#### TASK INSTRUCTIONS
Pictures don't belong in the copy; print all the records exactly.

+ + +

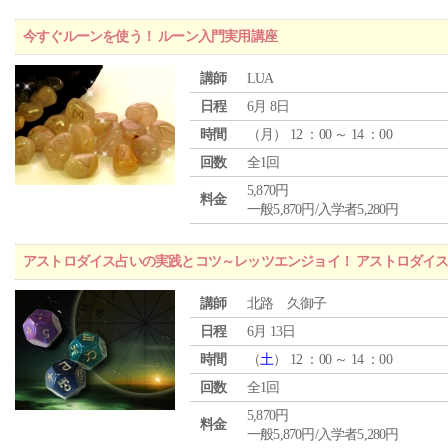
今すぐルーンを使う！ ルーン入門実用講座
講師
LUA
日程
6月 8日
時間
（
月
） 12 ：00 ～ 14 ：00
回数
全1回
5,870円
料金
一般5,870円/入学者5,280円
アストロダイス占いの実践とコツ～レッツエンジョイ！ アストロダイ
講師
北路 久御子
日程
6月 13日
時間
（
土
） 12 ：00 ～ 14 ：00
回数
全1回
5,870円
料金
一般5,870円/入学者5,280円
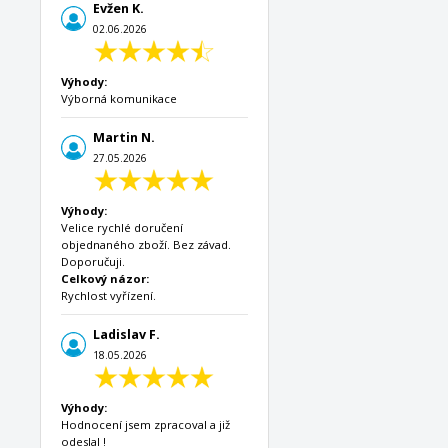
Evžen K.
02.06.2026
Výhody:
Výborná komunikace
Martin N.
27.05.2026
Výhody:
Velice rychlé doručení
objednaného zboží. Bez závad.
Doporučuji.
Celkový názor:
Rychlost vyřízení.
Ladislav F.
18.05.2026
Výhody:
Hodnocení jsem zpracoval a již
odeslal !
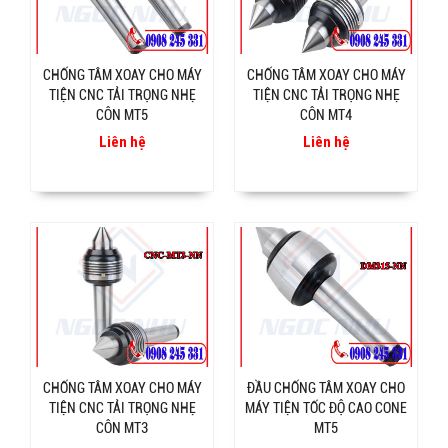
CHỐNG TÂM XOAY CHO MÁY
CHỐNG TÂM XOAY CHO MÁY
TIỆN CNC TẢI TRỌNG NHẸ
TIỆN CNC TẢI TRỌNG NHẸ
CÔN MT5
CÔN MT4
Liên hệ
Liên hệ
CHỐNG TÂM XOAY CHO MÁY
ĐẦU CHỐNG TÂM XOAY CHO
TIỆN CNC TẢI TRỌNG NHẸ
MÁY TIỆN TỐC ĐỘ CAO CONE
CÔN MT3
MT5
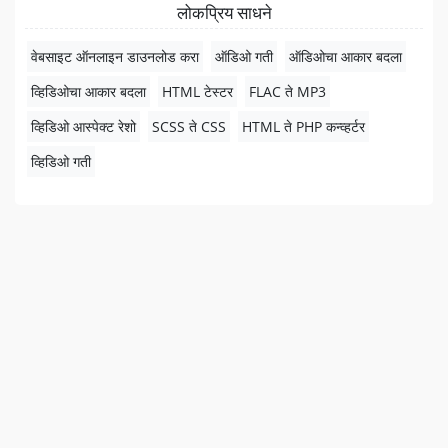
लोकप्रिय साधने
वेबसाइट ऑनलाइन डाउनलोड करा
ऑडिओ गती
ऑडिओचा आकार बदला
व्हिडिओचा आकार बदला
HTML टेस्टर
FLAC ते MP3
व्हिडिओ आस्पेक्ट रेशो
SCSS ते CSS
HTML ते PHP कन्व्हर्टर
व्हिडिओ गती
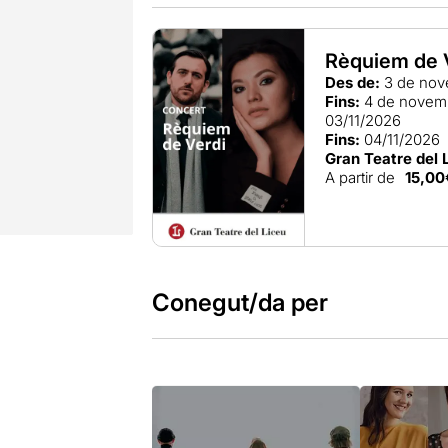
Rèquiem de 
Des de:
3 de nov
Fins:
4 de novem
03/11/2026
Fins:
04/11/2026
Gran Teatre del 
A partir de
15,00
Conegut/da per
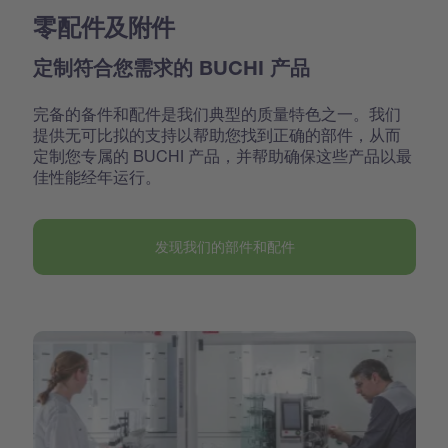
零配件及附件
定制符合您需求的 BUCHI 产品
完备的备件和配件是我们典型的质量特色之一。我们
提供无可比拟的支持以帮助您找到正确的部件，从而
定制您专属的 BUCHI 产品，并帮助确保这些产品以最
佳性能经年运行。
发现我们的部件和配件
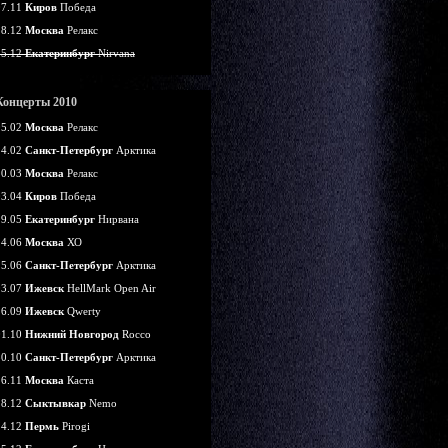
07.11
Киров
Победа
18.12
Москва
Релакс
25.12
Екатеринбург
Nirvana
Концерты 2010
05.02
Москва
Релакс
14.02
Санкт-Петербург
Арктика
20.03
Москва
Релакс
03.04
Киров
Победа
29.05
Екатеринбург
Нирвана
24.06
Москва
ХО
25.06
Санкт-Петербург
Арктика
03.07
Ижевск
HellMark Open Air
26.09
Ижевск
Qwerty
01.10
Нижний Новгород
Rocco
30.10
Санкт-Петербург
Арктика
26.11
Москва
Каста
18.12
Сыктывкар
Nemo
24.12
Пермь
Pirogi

+ + +

#### EXERCISE RESPONSE
今すぐルーンを使う！ ルーン入門実用講座
講師
LUA
日程
6月 8日
時間
（
月
） 12 ：00 ～ 14 ：00
回数
全1回
5,870円
料金
一般5,870円/入学者5,280円
アストロダイス占いの実践とコツ～レッツエンジョイ！ アストロダイ
講師
北路 久御子
日程
6月 13日
時間
（
土
） 12 ：00 ～ 14 ：00
回数
全1回
5,870円
料金
一般5,870円/入学者5,280円
Evžen K.
02.06.2026
Výhody:
Výborná komunikace
Martin N.
27.05.2026
Výhody:
Velice rychlé doručení
objednaného zboží. Bez závad.
Doporučuji.
Celkový názor:
Rychlost vyřízení.
Ladislav F.
18.05.2026
Výhody:
Hodnocení jsem zpracoval a již
odeslal !
CHỐNG TÂM XOAY CHO MÁY
CHỐNG TÂM XOAY CHO MÁY
TIỆN CNC TẢI TRỌNG NHẸ
TIỆN CNC TẢI TRỌNG NHẸ
CÔN MT5
CÔN MT4
Liên hệ
Liên hệ
CHỐNG TÂM XOAY CHO MÁY
ĐẦU CHỐNG TÂM XOAY CHO
TIỆN CNC TẢI TRỌNG NHẸ
MÁY TIỆN TỐC ĐỘ CAO CONE
CÔN MT3
MT5
लोकप्रिय साधने
वेबसाइट ऑनलाइन डाउनलोड करा
ऑडिओ गती
ऑडिओचा आकार बदला
व्हिडिओचा आकार बदला
HTML टेस्टर
FLAC ते MP3
व्हिडिओ आस्पेक्ट रेशो
SCSS ते CSS
HTML ते PHP कन्व्हर्टर
व्हिडिओ गती
Rèquiem de 
Des de:
3 de nov
Fins:
4 de novem
03/11/2026
Fins:
04/11/2026
Gran Teatre del 
A partir de
15,00
Conegut/da per
零配件及附件
定制符合您需求的 BUCHI 产品
完备的备件和配件是我们典型的质量特色之一。我们
提供无可比拟的支持以帮助您找到正确的部件，从而
定制您专属的 BUCHI 产品，并帮助确保这些产品以最
佳性能经年运行。
发现我们的部件和配件
07.11
Киров
Победа
18.12
Москва
Релакс
25.12
Екатеринбург
Nirvana
Концерты 2010
05.02
Москва
Релакс
14.02
Санкт-Петербург
Арктика
20.03
Москва
Релакс
03.04
Киров
Победа
29.05
Екатеринбург
Нирвана
24.06
Москва
ХО
25.06
Санкт-Петербург
Арктика
03.07
Ижевск
HellMark Open Air
26.09
Ижевск
Qwerty
01.10
Нижний Новгород
Rocco
30.10
Санкт-Петербург
Арктика
26.11
Москва
Каста
18.12
Сыктывкар
Nemo
24.12
Пермь
Pirogi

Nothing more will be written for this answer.